A 2022 landmark study published in the prestigious Journal of Marketing examined M&A’s effect on customer and shareholder value and its underlying mechanism. The authors gathered data from 141 firms from 1995 to 2017, yielding 1,395 data points.
The study compared firms undergoing an M&A (M&A-firms) to themselves before and after the transaction, as well as to a control group of companies undergoing no such change (non-M&A firms). The study’s sample and econometric methodology enable unambiguous and statistically valid conclusions.
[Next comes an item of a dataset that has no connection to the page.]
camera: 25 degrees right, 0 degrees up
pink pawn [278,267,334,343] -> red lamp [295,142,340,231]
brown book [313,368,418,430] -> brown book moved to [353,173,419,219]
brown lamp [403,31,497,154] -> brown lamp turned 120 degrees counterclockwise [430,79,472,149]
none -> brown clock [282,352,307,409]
Specifically, the study statistically removed the confounding effect of multiple extraneous factors such as: year in which M&A occurred, market share, ROA, industry type, sales, market growth, advertising, R&D, firm size, firm growth, firm scope, industry profitability, competitive intensity, restructuring charges, and so forth.
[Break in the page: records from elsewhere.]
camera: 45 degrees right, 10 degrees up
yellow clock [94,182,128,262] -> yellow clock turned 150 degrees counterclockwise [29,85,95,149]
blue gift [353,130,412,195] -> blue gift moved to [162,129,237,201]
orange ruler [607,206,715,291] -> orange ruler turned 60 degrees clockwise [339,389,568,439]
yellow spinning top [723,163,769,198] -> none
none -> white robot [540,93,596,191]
Its main results are shown in Figure 1.
Figure 1: M&A’s Effect on Customer Satisfaction and Financial Efficiency
Source: Umshankar et al, 2022.
The most important takeaways from the study are as follows.
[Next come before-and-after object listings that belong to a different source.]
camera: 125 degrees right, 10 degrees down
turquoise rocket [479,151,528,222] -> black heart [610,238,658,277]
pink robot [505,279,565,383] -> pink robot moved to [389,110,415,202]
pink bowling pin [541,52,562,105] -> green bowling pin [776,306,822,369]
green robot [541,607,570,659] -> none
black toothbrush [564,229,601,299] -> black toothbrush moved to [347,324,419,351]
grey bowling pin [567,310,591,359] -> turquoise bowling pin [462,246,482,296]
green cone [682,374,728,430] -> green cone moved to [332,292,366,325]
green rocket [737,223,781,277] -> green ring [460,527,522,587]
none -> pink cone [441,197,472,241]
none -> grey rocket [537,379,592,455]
- After an M&A, customer satisfaction unambiguously declines among M&A-firms relative to (1) the pre-M&A period and (2) compared to non-M&A firms.
- In the post-M&A period, firm efficiency increases among M&A-firms.
- The gains from increased efficiency are outpaced by the losses from decreased customer satisfaction.
- The net effect on firm value is negative for M&A-firms.
- M&A-firms’ market value was $481 million less on average than that of non-M&A firms one year after the transaction.
- The decline in market value occurs because executives’ attention at M&A-firms becomes increasingly focused on financial issues at the expense of customer issues. That is, executives become internally focused on efficiencies instead of customer focused; this decreases customer value and sales and leads to a decline in enterprise value.
CONCLUSION: Unless M&A-firms’ senior executives are intentional about customer value, they are unlikely to create shareholder value after the transaction. Intentionality requires measuring customer value, understanding the strategic areas driving it, and ensuring that customer value is the primary driver of the M&A integration process. While it is important to wrest efficiencies, the primary focus of executives at M&A firms should remain on customer value.
References:
- Umashankar, Nita, S. Cem Bahadir, and Sundar Bharadwaj (2022), “Despite efficiencies, mergers and acquisitions reduce firm value by hurting customer satisfaction,” Journal of Marketing, 86(2), 66–86.
- Umashankar, Nita, S. Cem Bahadir, and Sundar Bharadwaj (2022), “Despite efficiencies, mergers and acquisitions reduce firm value by hurting customer satisfaction,” Journal of Marketing, 86(2), 66–86.